We also wanted something that not only helped farmers avoid windows where the risk of drift was high but that also helped them get more chemical on target more of the time. And by using our product range of static sensing devices and trackers, we were keen to give them these updates in real time as well as through regular reporting that would create learning opportunities over a period.
Combining all of these factors into an architecture that involved LX designed hardware, software, 3rd party data sources and inputs… we created Maverick.
Introducing Maverick Spray Advisory System
Maverick is our Winning submission for the BRII Spray Drift Challenge and we’re so incredibly proud of the team for taking this idea from concept through to the final Proof of Concept stage. Hearing the news in late September 2021 that we had won the grant was just amazing!

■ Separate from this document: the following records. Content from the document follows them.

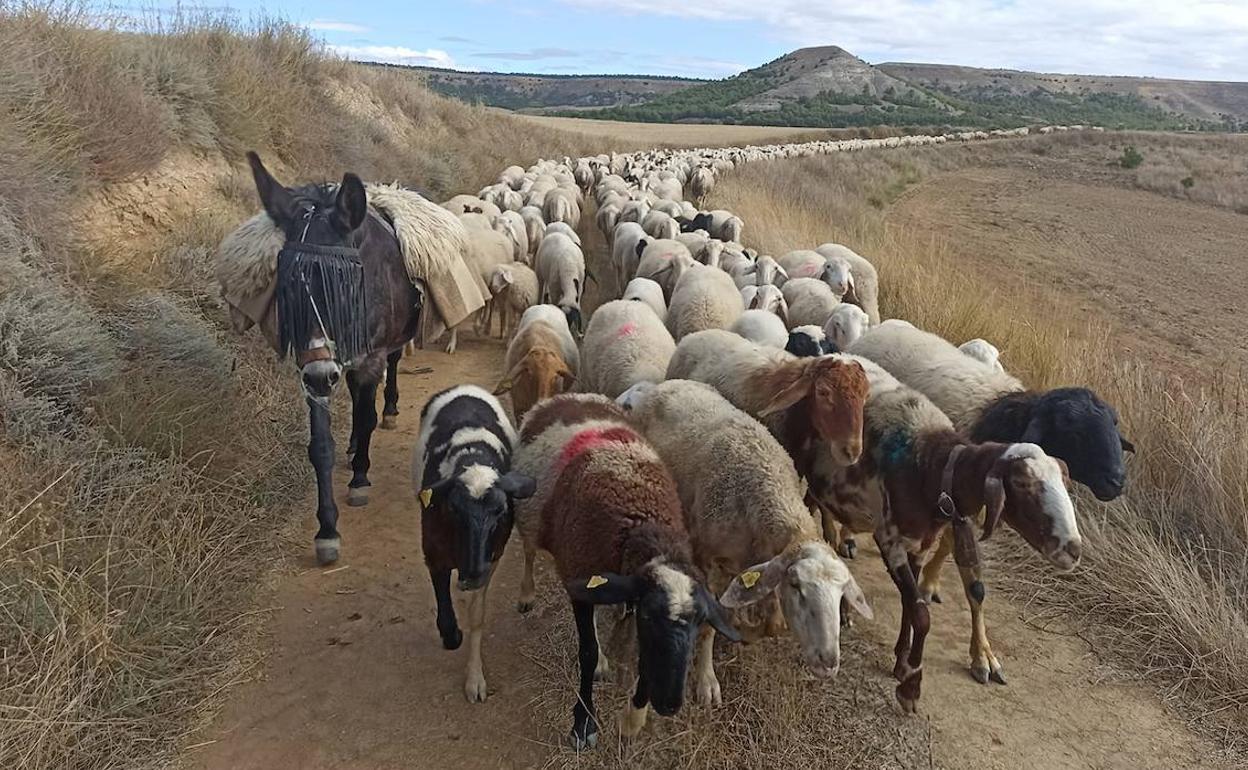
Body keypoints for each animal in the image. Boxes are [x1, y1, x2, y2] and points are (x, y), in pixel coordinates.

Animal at [414, 384, 536, 703]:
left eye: (501, 511)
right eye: (454, 510)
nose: (470, 575)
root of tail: (463, 388)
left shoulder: (491, 558)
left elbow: (477, 616)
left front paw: (475, 679)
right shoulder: (434, 553)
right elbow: (444, 601)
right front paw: (451, 634)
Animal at [511, 394, 733, 748]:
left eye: (700, 622)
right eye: (649, 615)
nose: (669, 705)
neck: (640, 523)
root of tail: (570, 397)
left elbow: (640, 657)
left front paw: (632, 719)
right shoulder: (581, 582)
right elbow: (587, 652)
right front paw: (583, 723)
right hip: (530, 518)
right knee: (530, 553)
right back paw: (527, 595)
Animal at [628, 379, 873, 703]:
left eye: (842, 593)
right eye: (796, 586)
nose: (828, 662)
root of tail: (670, 382)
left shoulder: (761, 561)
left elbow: (771, 623)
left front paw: (744, 629)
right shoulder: (706, 557)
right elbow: (711, 624)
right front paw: (707, 681)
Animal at [808, 356, 1083, 703]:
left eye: (1066, 482)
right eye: (1021, 483)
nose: (1073, 549)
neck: (929, 462)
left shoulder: (921, 542)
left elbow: (914, 604)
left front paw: (902, 660)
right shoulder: (890, 540)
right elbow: (922, 614)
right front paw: (911, 685)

Maverick is a tiered product solution that essentially aggregates all of the key inputs and data streams a farmer might need for agricultural spraying in one place. There is far more ‘behind the scenes’ complexity to how it works and the opportunities it provides that we cannot disclose at this stage, but it’s safe to say we think this will really encourage large scale uptake because we’ve designed it with the end user in mind.
Maverick by LX: Spray Drift Advisory System (BRII 2021 Solution) from LX Marketing on Vimeo.
And most importantly, we chose the name Maverick as it is cutting edge and exciting, but it also allows users to take calculated risks. With spraying there is always going to be some risk of drift, and sometimes we restrict farmers in windows because the risk is either too high or just too difficult to determine accurately. The Maverick system actually allows mid tier and advanced users to open up those spraying windows a bit more because you have access to data and reporting you wouldn’t have normally. And even at the entry level, it becomes a far more informed process so we’re helping everyone not only avoid drift but realise gains in efficiency.
Next steps for Maverick Spray Advisory
As we’ve mentioned, at the moment we can’t give away too much information about how the system works because it hasn’t launched yet. The next step for Maverick is building out the physical prototype and then rolling out our commercialisation plan to get Maverick in the market and available for farmers to try.